*EXCERPT*:
-------------------------
We also highly recommend The Woman Who Can't Forget by Jill Price. If you have ever retraced your steps to find your car keys, know that Ms. Price lives with a greater burden. She remembers everything and we mean everything.


Double Woof! We hear the President-elect is shopping for a family dog. If you too are considering adding a new member to your family, your library has many books that offer solid advice on the subject. Here's a few of the latest.

Best-selling author Cesar Millan's Guide to a Lifetime of Fulfillment with Your Dog gives practical advice on how to live happily ever after with your new best friend.

Dr. Bruce Fogle’s New Dog: Choosing Wisely & Ensuring a Happy Ever describes how to make a good decision, whether you are adopting a puppy, an adult dog or a rescued dog.
-------------------------
*WHAT TO WORK ON*:
(1) Answer these questions about the book recommendations:
(a) Who is the author of The Woman Who Can't Forget?
(b) What is the President-elect reportedly shopping for?
(c) What three kinds of dog does Dr. Bruce Fogle's book address adopting?
(2) Write out the book recommendations from "Dr. Bruce Fogle’s" up to and including "a rescued dog.".
-------------------------
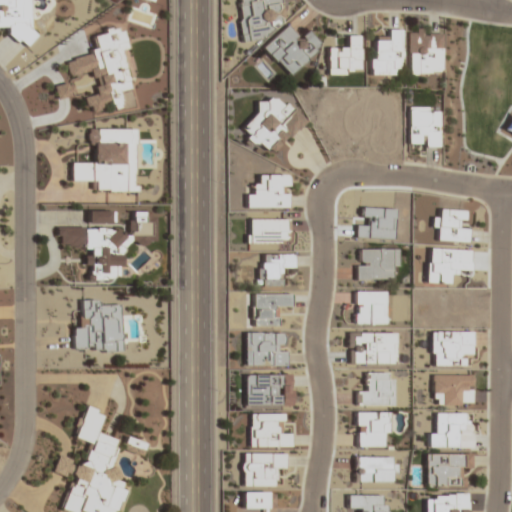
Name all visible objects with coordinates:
street lamp: (302, 1)
road: (487, 5)
road: (465, 6)
building: (257, 18)
building: (14, 19)
building: (289, 49)
building: (422, 51)
building: (384, 54)
building: (342, 56)
building: (102, 69)
building: (62, 90)
park: (479, 97)
street lamp: (169, 105)
building: (269, 123)
building: (421, 126)
street lamp: (35, 130)
street lamp: (473, 156)
building: (107, 161)
street lamp: (308, 181)
street lamp: (216, 182)
building: (267, 192)
building: (98, 216)
building: (449, 225)
building: (265, 230)
building: (106, 244)
road: (323, 255)
road: (193, 256)
building: (373, 263)
building: (270, 271)
road: (24, 285)
street lamp: (169, 286)
building: (367, 307)
building: (265, 308)
building: (96, 327)
building: (449, 347)
building: (368, 348)
building: (263, 349)
road: (500, 350)
street lamp: (486, 369)
road: (506, 376)
building: (265, 390)
building: (450, 390)
street lamp: (217, 391)
street lamp: (336, 409)
building: (369, 429)
building: (265, 431)
building: (449, 431)
building: (130, 445)
street lamp: (32, 454)
building: (88, 469)
building: (259, 469)
building: (443, 469)
street lamp: (170, 496)
building: (256, 500)
building: (444, 502)
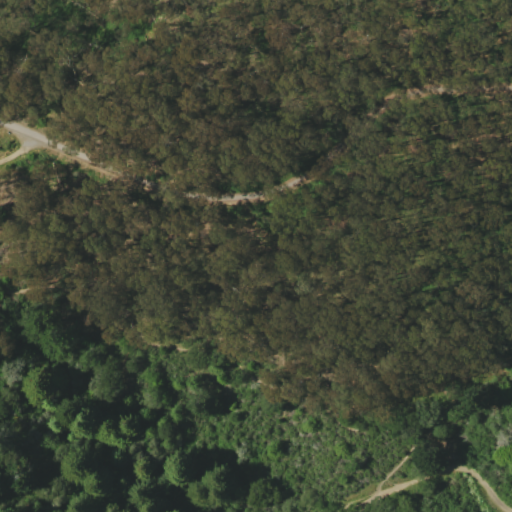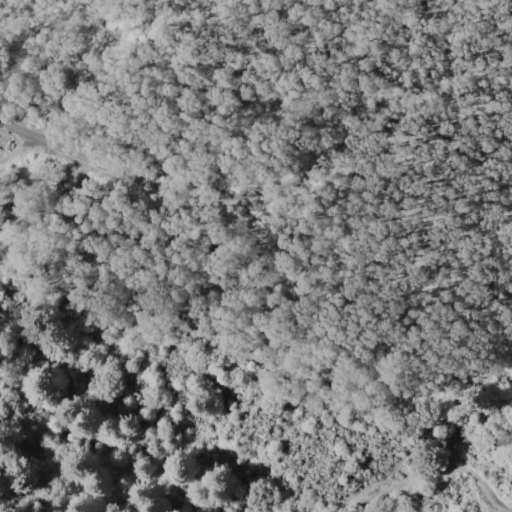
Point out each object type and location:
road: (21, 153)
road: (265, 193)
road: (246, 372)
road: (432, 477)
-------------------------
*ANSWERS FOR THE EXERCISE*:
(1)
(a) Jill Price
(b) A family dog
(c) A puppy, an adult dog or a rescued dog

(2)
Dr. Bruce Fogle’s New Dog: Choosing Wisely & Ensuring a Happy Ever describes how to make a good decision, whether you are adopting a puppy, an adult dog or a rescued dog.